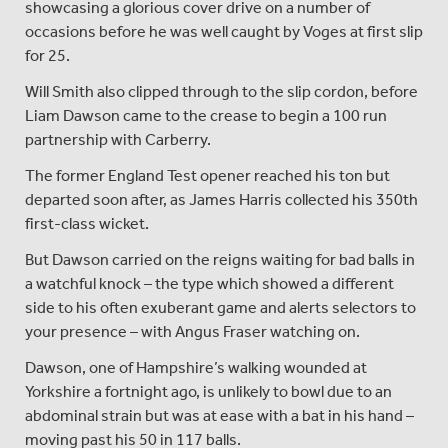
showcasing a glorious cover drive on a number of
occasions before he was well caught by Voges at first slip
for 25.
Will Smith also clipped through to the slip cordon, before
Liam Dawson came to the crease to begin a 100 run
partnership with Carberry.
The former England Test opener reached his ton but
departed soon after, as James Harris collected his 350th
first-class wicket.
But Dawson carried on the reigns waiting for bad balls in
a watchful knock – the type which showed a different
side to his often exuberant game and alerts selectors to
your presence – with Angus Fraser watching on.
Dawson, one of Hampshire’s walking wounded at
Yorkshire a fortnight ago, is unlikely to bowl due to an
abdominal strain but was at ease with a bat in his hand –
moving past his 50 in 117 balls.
---
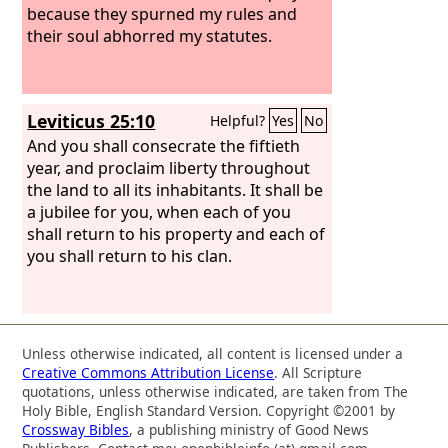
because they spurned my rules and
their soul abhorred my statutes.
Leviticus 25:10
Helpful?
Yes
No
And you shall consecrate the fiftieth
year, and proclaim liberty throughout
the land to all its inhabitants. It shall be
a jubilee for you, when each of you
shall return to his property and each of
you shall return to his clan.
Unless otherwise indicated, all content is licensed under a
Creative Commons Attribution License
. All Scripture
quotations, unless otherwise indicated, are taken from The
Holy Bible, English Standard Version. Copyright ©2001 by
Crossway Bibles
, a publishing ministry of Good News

> [The problem] What are the lines above, starting at the one with "a jubilee for you, when each of you" and ending at the one with "of Good News"? Give them again exactly, and only them.

> [Answer section]
a jubilee for you, when each of you
shall return to his property and each of
you shall return to his clan.
Unless otherwise indicated, all content is licensed under a
Creative Commons Attribution License
. All Scripture
quotations, unless otherwise indicated, are taken from The
Holy Bible, English Standard Version. Copyright ©2001 by
Crossway Bibles
, a publishing ministry of Good News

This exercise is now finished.